- Exercise objective -
Set down word for word the stretch of the mailing-list reply below, starting with "Firstly, if you" and going on through "need io_bitmap for?".

- Selected excerpt -
..............................
Re: mmap() versus read()

Perry Harrington (pedward@sun4.apsoft.com)
Mon, 9 Mar 1998 18:27:44 -0800 (PST)


> >
> > [The function is not quite lightweight, but it could be improved: eg. the
> > clearing of the IO bitmap could be delayed until the first ioperm() call
> > by setting p->tss.bitmap outside of the TSS segment]
>
> And if it used LWPs, the ioperm would exist soley for the process container.
> Anything that isn't context related would be in the process container. It
> would seem that the overhead is due to the design, not the call. For all
> intents and purposes, LWPs could be implemented transparent to the clone()
> call, simply changing the semantics of creation and such. The threads
> could be scheduled in process groups (didn't someone add QNX process groups
> to 2.1?), each process group being isolated to a single process.
>

I realized the naivity of this remark shortly after I made it. There exists
a problem with the current implementation of clone, and a logical problem.
Firstly, if you create a thread with clone() it will not inherit the ioperms
of the parent, because it is zeroed out. Would it be possible to map the
io_bitmap of the parent into the chunk of memory that we need io_bitmap for?
..............................
- Provided data -
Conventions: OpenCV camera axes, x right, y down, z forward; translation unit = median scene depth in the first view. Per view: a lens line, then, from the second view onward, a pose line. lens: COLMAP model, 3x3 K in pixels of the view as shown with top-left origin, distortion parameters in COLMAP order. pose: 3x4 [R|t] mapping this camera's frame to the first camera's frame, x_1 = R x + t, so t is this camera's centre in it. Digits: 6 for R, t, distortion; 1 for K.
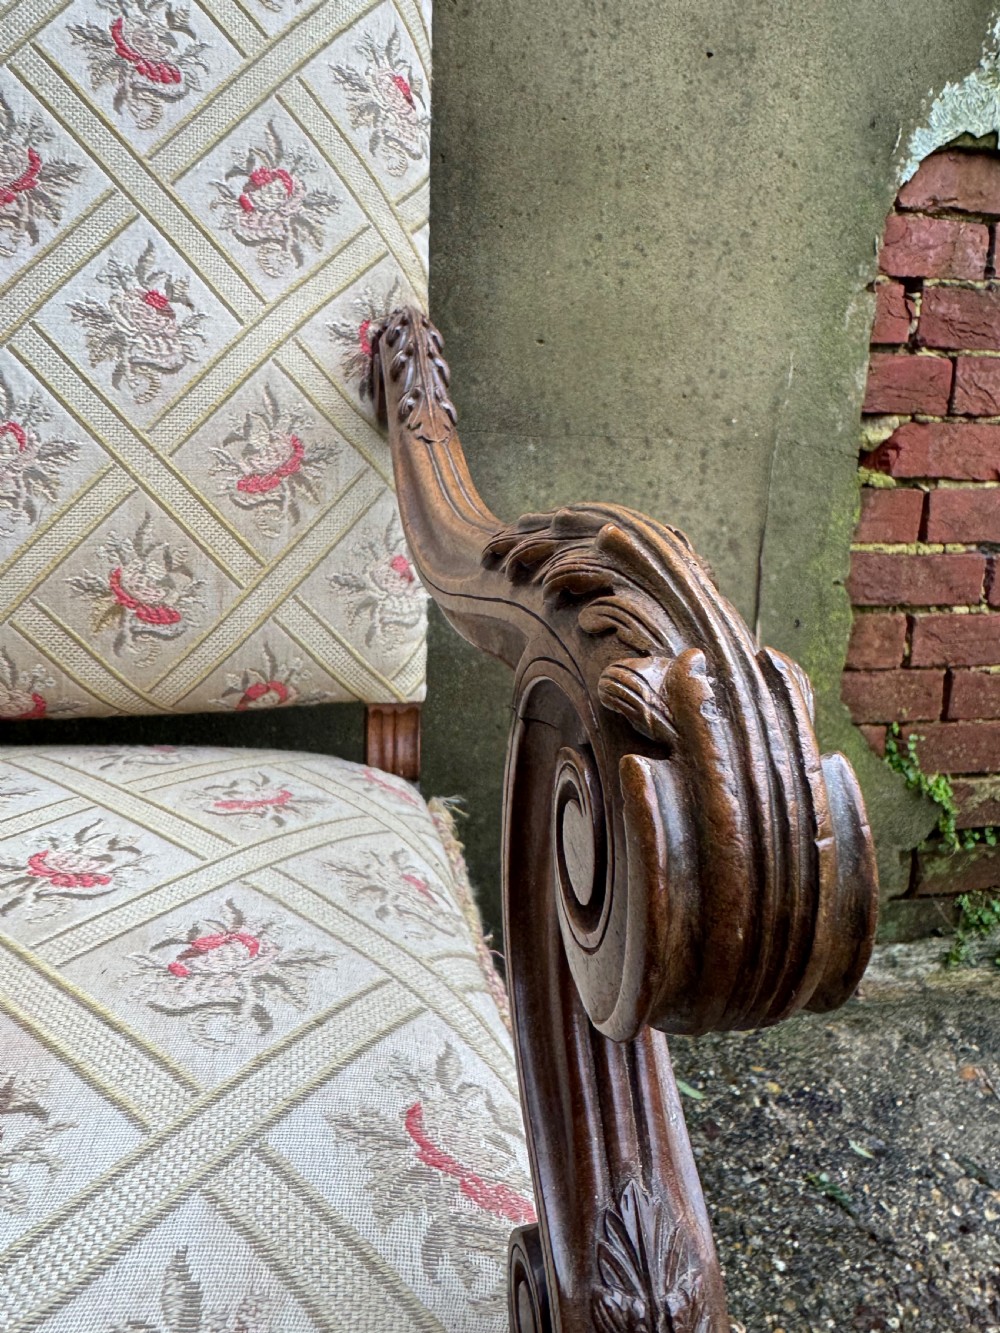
..............................
- Solution -
Firstly, if you create a thread with clone() it will not inherit the ioperms
of the parent, because it is zeroed out. Would it be possible to map the
io_bitmap of the parent into the chunk of memory that we need io_bitmap for?